Sometimes, even the world’s worst investment philosophy pays off…

I’m talking about “herd mentality.” In investing, that means buying stocks just because a lot of other folks are doing the same thing.

Herd mentality is a part of human nature…

Early nomads herded together to protect themselves from predators. These days, groups of people can offer emotional comfort and support to each other. And a herd of investors can typically get a lot more information from a company than a single person.

But the herd mentality also exposes investors to significant risks. Just think about any retail-investor-fueled mania…

If you follow the herd for too long, you’re likely to get burned.

However, as I’ll show you today, the data sometimes supports following a herd mentality – at least in the short term. And in bull markets, even the worst ideas can be “very bullish”…
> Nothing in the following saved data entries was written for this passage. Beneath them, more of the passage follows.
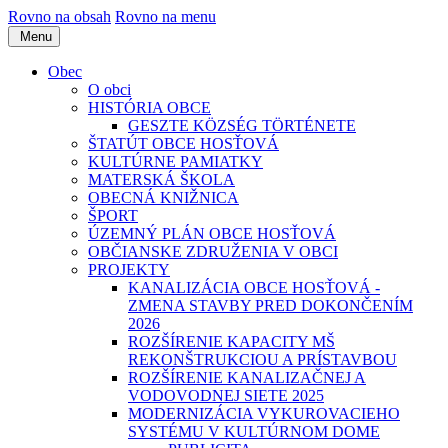
Rovno na obsah
Rovno na menu
Menu
Obec
O obci
HISTÓRIA OBCE
GESZTE KÖZSÉG TÖRTÉNETE
ŠTATÚT OBCE HOSŤOVÁ
KULTÚRNE PAMIATKY
MATERSKÁ ŠKOLA
OBECNÁ KNIŽNICA
ŠPORT
ÚZEMNÝ PLÁN OBCE HOSŤOVÁ
OBČIANSKE ZDRUŽENIA V OBCI
PROJEKTY
KANALIZÁCIA OBCE HOSŤOVÁ -
ZMENA STAVBY PRED DOKONČENÍM
2026
ROZŠÍRENIE KAPACITY MŠ
REKONŠTRUKCIOU A PRÍSTAVBOU
ROZŠÍRENIE KANALIZAČNEJ A
VODOVODNEJ SIETE 2025
MODERNIZÁCIA VYKUROVACIEHO
SYSTÉMU V KULTÚRNOM DOME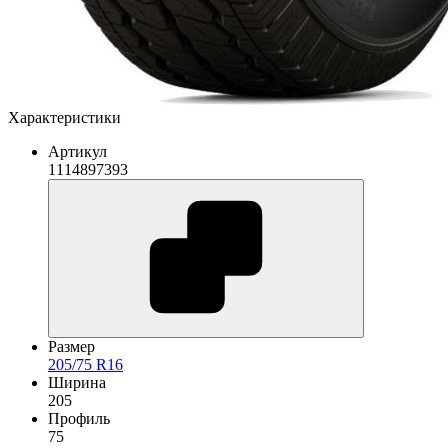
Характеристики
Артикул
1114897393
Размер
205/75 R16
Ширина
205
Профиль
75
I’m talking about the VanEck Social Sentiment Fund (BUZZ) today.

Given the reluctance to follow a herd mentality, many folks were skeptical when BUZZ debuted in early 2021. As its name implies, the exchange-traded fund (“ETF”) tracks social media to pick its holdings.

You see, efforts to detect mass sentiment are usually based on surveys.

But BUZZ’s model rejects surveys. According to the ETF’s creators, they suffer from a respondent’s biases, little incentive to speak truthfully, and time lags with their answers.

Instead, BUZZ monitors social media text. And it doesn’t just use keyword searches…

BUZZ applies artificial-intelligence-style “natural language processing.” The model is “trained” on conversations relating to stocks – not general consumer or social experiences.

Also, it only works with stocks that are too big to gyrate with every comment…

BUZZ scores stocks with market caps of at least $5 billion. And it requires that a stock’s daily trading volume averaged at least $1 million over the previous three months.

The ETF selects the 75 highest-scoring stocks in its model. And it refreshes each month.

They’re not weighted by market cap, either. Instead, the model weights its holdings on sentiment scores. (And no stock can start a month with more than 3% of the portfolio.)

BUZZ got crushed as the market sold off throughout last year. It plunged roughly 56% from its peak in November 2021 through its bottom on the first trading day of 2023.

That makes sense. After all, the herd mentality wasn’t about buying. It was all about selling.

But of course, it’s a much different story this year…

The bull market is back. Stocks are ripping higher. And the herd mentality is in full swing.

The Power Gauge sees what’s happening, too. It’s telling us to respect this ETF.

More specifically, it ranks BUZZ as “very bullish” today.

And when we look at the data… the herd mentality is paying off in the short term.

The following chart shows BUZZ’s performance since the start of the year. Take a look…

As you can see, BUZZ is up around 46% in 2023. That’s more than double the benchmark S&P 500 Index’s roughly 19% gain over that span.

So today, our takeaway is simple…

When it comes to BUZZ, the Power Gauge is currently on the same page as the herd. It’s “very bullish” on the ETF.

And in the short term, following the herd mentality has paid off for investors. BUZZ is outperforming the market. That’s true even if the ETF’s theme is cringe-inducing.

But tread lightly with this idea. You never know when the herd mentality will burn you.

Keep monitoring the Power Gauge. It will warn you when it’s time to get out.